Living here has given me a respect for my food that I missed out on when I didn't see whole bunny rabbits and tiny pigs laying skinned and stacked in the butcher's case at my local market.  The Portuguese proclivity for using every part of an animal from chicken necks to pig intestine is still unappetizing, but I respect the respectfulness inherent in it.  We eat vegetarian at least 3 times a week these days, and I am on a first-name basis with lentils and chickpeas.

But there is no soapbox here.  Lord knows I am not vegetarian, nor likely to become one. Bacon makes me weak in the knees.  I will continue decapitating shrimp and butchering whole chickens in my kitchen. And I am still only about 36% on board with eating offal.

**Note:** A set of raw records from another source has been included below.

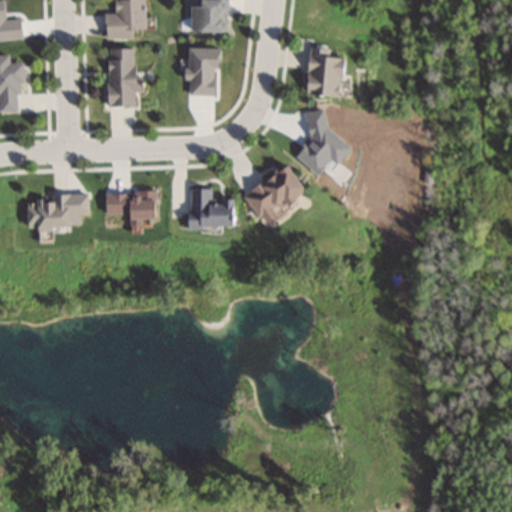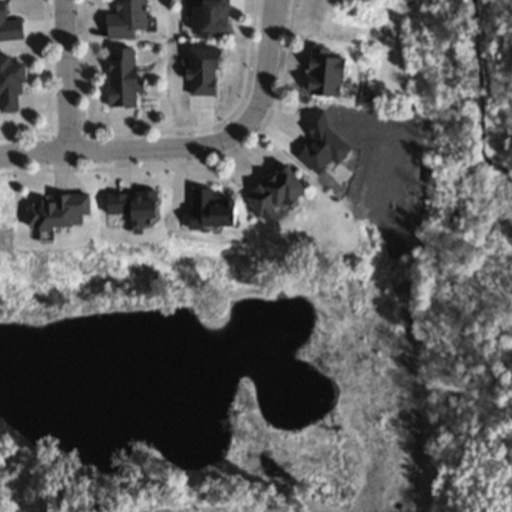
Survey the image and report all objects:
building: (206, 16)
building: (123, 19)
building: (320, 72)
road: (67, 76)
building: (118, 76)
building: (8, 82)
road: (191, 147)
building: (267, 192)
building: (203, 209)
building: (42, 212)
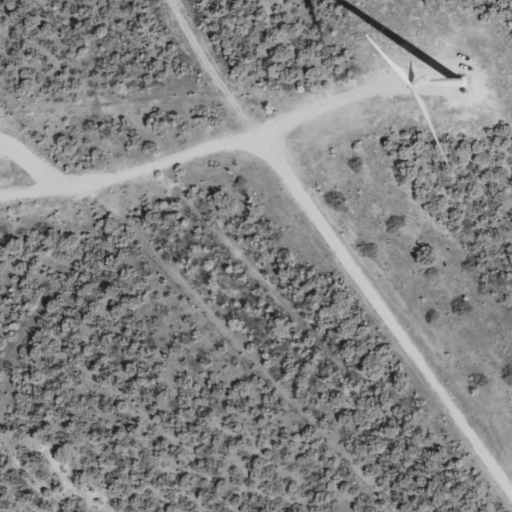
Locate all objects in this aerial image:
wind turbine: (471, 82)
road: (374, 193)
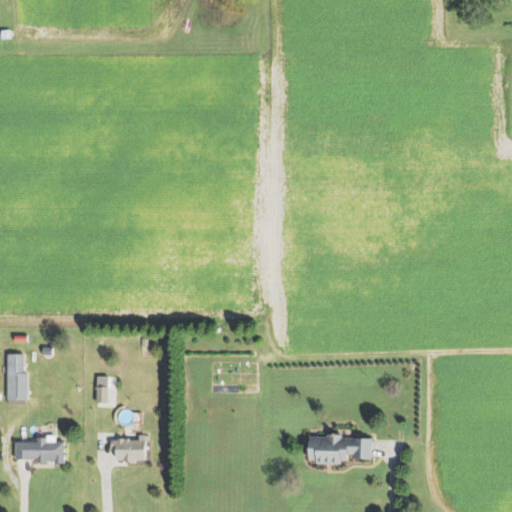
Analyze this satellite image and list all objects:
crop: (259, 188)
building: (144, 342)
building: (47, 351)
road: (392, 354)
building: (14, 377)
building: (15, 377)
building: (99, 394)
building: (100, 394)
crop: (473, 432)
building: (334, 448)
building: (336, 448)
building: (128, 449)
building: (128, 449)
building: (38, 450)
building: (40, 450)
road: (106, 474)
road: (390, 478)
road: (23, 487)
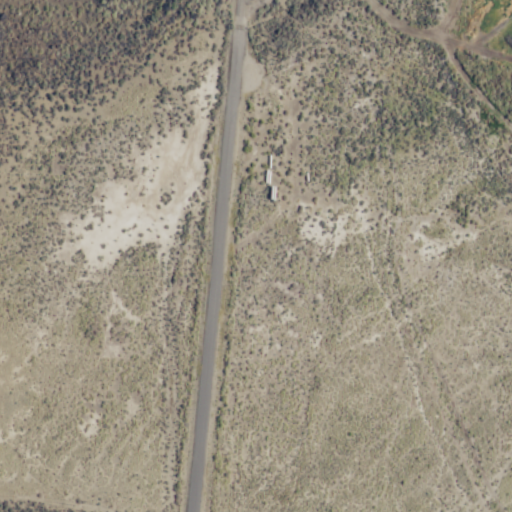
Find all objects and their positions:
road: (218, 255)
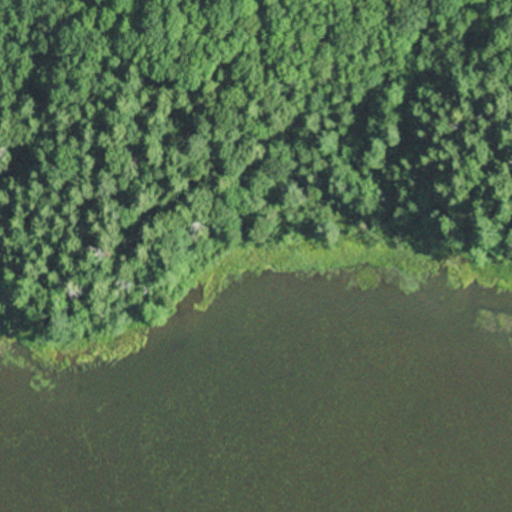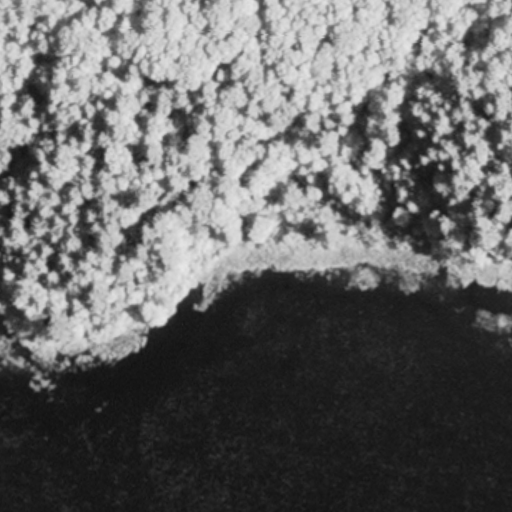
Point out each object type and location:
road: (256, 142)
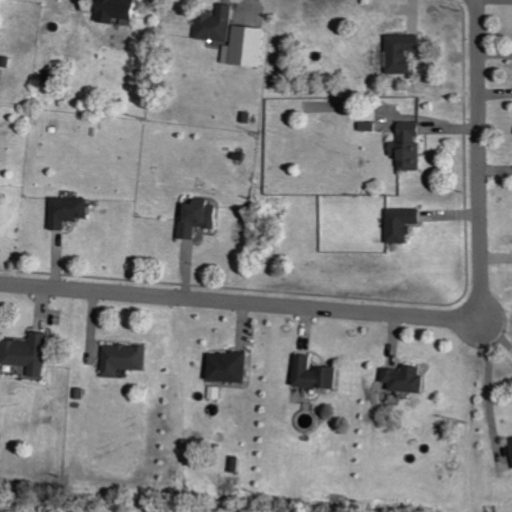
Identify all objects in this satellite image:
building: (3, 3)
building: (121, 11)
building: (220, 25)
building: (250, 48)
building: (406, 53)
building: (413, 146)
road: (481, 161)
road: (505, 186)
building: (71, 211)
building: (205, 218)
building: (407, 225)
road: (242, 303)
road: (496, 337)
building: (33, 353)
building: (127, 359)
building: (234, 367)
building: (321, 374)
building: (411, 379)
road: (486, 391)
building: (509, 447)
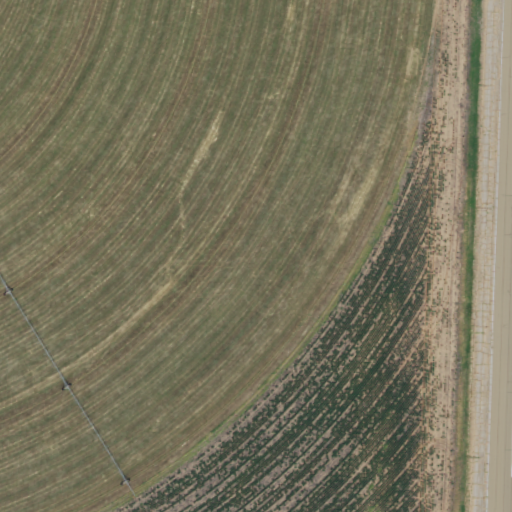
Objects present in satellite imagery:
crop: (181, 212)
airport: (256, 256)
airport runway: (511, 486)
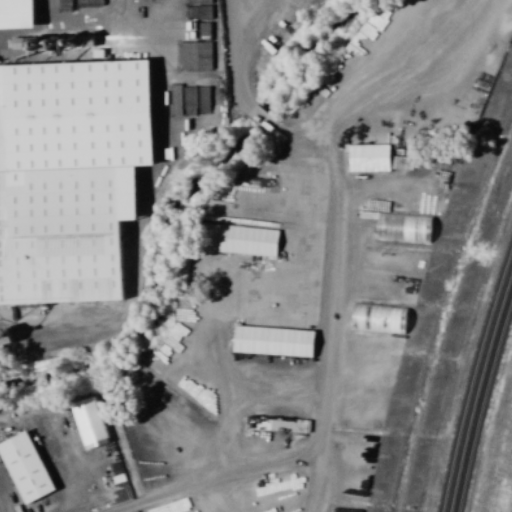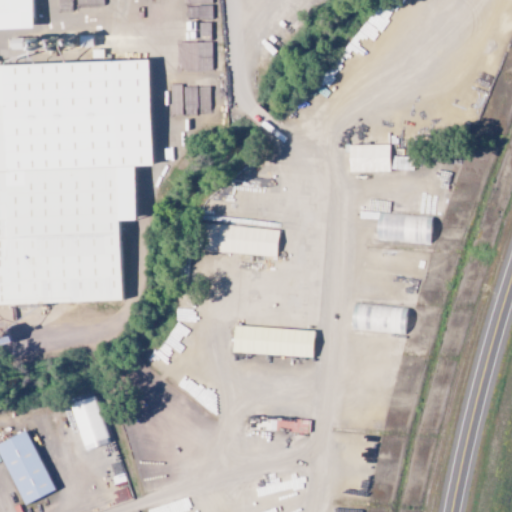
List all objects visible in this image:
building: (16, 14)
building: (17, 25)
building: (193, 30)
building: (191, 60)
building: (369, 158)
building: (69, 176)
building: (70, 192)
building: (403, 228)
building: (239, 240)
building: (379, 319)
building: (273, 341)
road: (477, 390)
building: (87, 422)
building: (358, 466)
building: (25, 467)
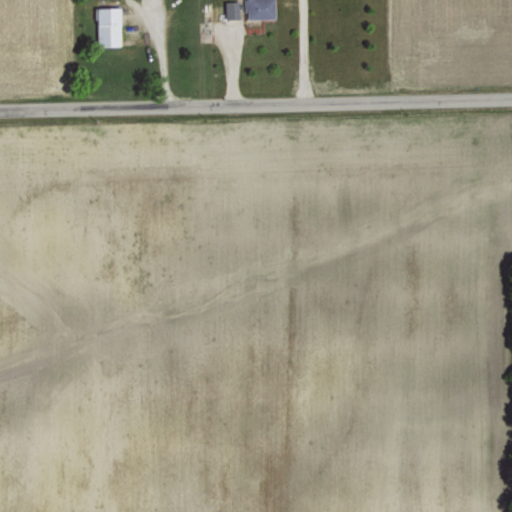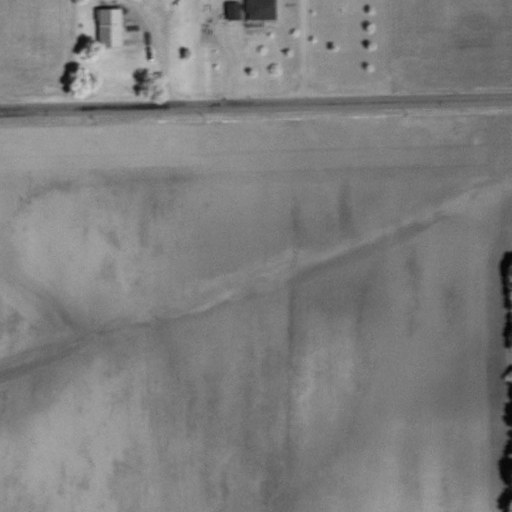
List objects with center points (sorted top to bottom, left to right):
building: (229, 7)
building: (257, 8)
building: (106, 25)
road: (161, 52)
road: (255, 102)
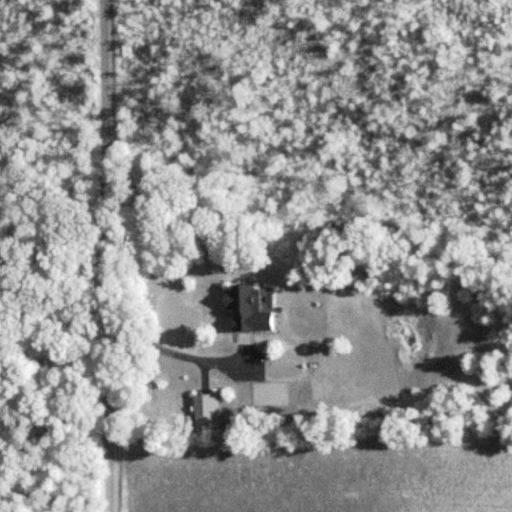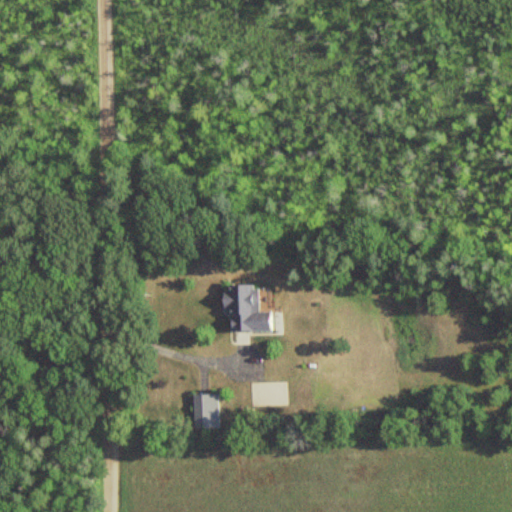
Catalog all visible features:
road: (103, 255)
building: (244, 308)
road: (174, 356)
building: (203, 410)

But can there such a thing as a benevolent omnivore?  Is awareness the first step?

Shrimp Scampi
adapted from the Pioneer Woman
Serves 4

1 pound of shrimp
6 tbsp of butter
2 tbsp olive oil
6 cloves garlic, minced
1/2 cup vinho verde or white wine
2 lemons
4 dashes tabasco
1/2 pound of spaghetti or other threadlike pasta
salt and pepper
chopped fresh cilantro
1/2 cup parmesan cheese

1. Boil the pasta water.  Cook the pasta according to package directions, and have it cooked and ready by the time you put the shrimp into the pan. (step 4) Reserve a cup of the cooking water.

2. If you are working with whole shrimp (cheaper!): Separate the head and bodies of the shrimp.  As you pull the head out, the shrimp vein (intestines) may pull out as well.  This is good, it will save you time later.  Once the heads are off, crack the backs of the shrimp and remove the tail and shells.  If you wish to devein the shrimp, cut a small slit in the convex part of the back and remove the little black slimy thread.

3. Heat olive oil and butter in a large skillet over a medium heat until just melted.  Add the garlic, and cook until the garlic is barely browned.

4. Add shrimp, and stir and cook for just a couple of minutes until the shrimp is starting to turn pink and before it has curled up. Squeeze in the fresh lemon juice, then add the wine, tabasco, salt and pepper. Stir and lower the heat, cooking for just a couple of minutes until the shrimp are fully pink and curled up.

5.  Remove from heat and toss the pasta with the shrimp mixture.  Add some reserved pasta water if necessary to lubricate the mixture.  Toss everything with the parmesan and cilantro, and serve immediately.